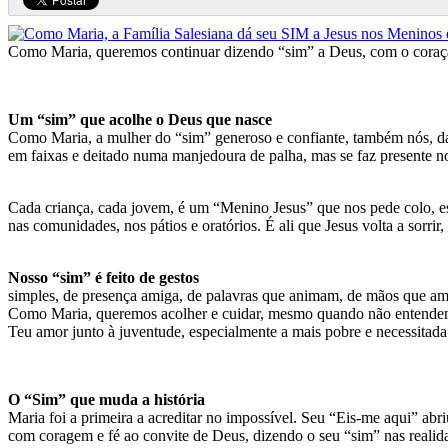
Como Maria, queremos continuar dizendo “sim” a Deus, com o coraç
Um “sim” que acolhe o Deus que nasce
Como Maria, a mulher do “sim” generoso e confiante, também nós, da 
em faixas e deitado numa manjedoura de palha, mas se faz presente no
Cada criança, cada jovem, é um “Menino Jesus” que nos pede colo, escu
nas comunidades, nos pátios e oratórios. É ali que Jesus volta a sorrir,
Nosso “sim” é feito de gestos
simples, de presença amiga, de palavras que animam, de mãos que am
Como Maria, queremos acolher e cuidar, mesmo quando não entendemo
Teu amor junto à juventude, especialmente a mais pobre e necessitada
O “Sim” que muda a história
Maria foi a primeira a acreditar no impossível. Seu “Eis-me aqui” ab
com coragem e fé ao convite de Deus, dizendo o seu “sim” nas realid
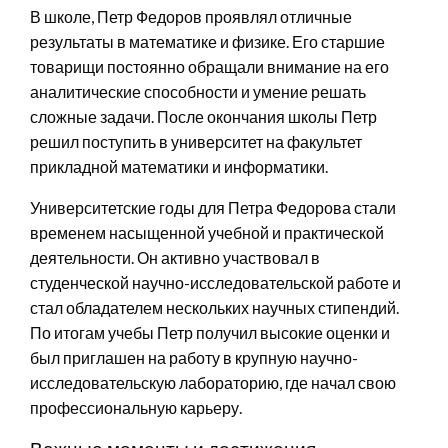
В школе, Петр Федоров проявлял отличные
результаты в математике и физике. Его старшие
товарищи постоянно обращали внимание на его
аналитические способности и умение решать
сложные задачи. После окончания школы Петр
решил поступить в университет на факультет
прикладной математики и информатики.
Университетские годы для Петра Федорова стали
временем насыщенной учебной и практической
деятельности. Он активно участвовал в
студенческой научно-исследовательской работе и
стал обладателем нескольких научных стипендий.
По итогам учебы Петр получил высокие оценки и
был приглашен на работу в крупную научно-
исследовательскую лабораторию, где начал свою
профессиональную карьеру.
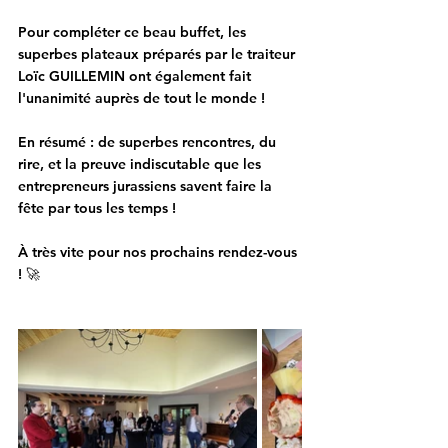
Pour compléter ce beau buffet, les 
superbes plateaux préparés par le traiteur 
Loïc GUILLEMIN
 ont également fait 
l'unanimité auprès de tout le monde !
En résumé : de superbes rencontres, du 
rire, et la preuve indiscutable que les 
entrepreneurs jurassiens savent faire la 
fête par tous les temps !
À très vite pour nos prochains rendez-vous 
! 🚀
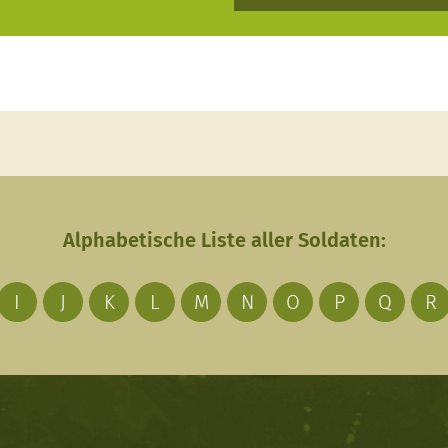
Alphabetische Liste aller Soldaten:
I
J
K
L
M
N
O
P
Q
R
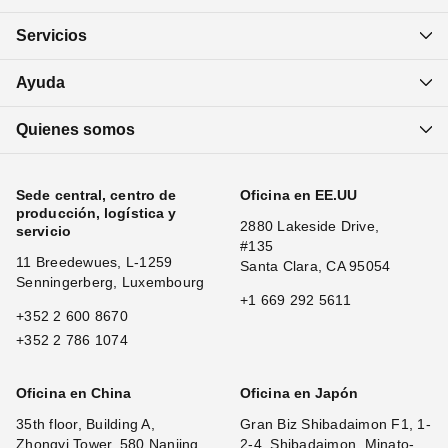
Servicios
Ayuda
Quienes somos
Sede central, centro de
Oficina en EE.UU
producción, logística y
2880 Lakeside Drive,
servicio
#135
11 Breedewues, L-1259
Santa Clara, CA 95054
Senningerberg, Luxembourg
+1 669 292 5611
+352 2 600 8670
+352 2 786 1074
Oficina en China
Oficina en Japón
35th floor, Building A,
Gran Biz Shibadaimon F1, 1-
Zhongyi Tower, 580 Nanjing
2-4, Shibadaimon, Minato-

════════════════

■ **What is required**
From the line containing "Oficina en EE.UU" down to the end of the listing above, return each line exactly as it appears and nothing more.

■ **Solution**
Oficina en EE.UU
producción, logística y
2880 Lakeside Drive,
servicio
#135
11 Breedewues, L-1259
Santa Clara, CA 95054
Senningerberg, Luxembourg
+1 669 292 5611
+352 2 600 8670
+352 2 786 1074
Oficina en China
Oficina en Japón
35th floor, Building A,
Gran Biz Shibadaimon F1, 1-
Zhongyi Tower, 580 Nanjing
2-4, Shibadaimon, Minato-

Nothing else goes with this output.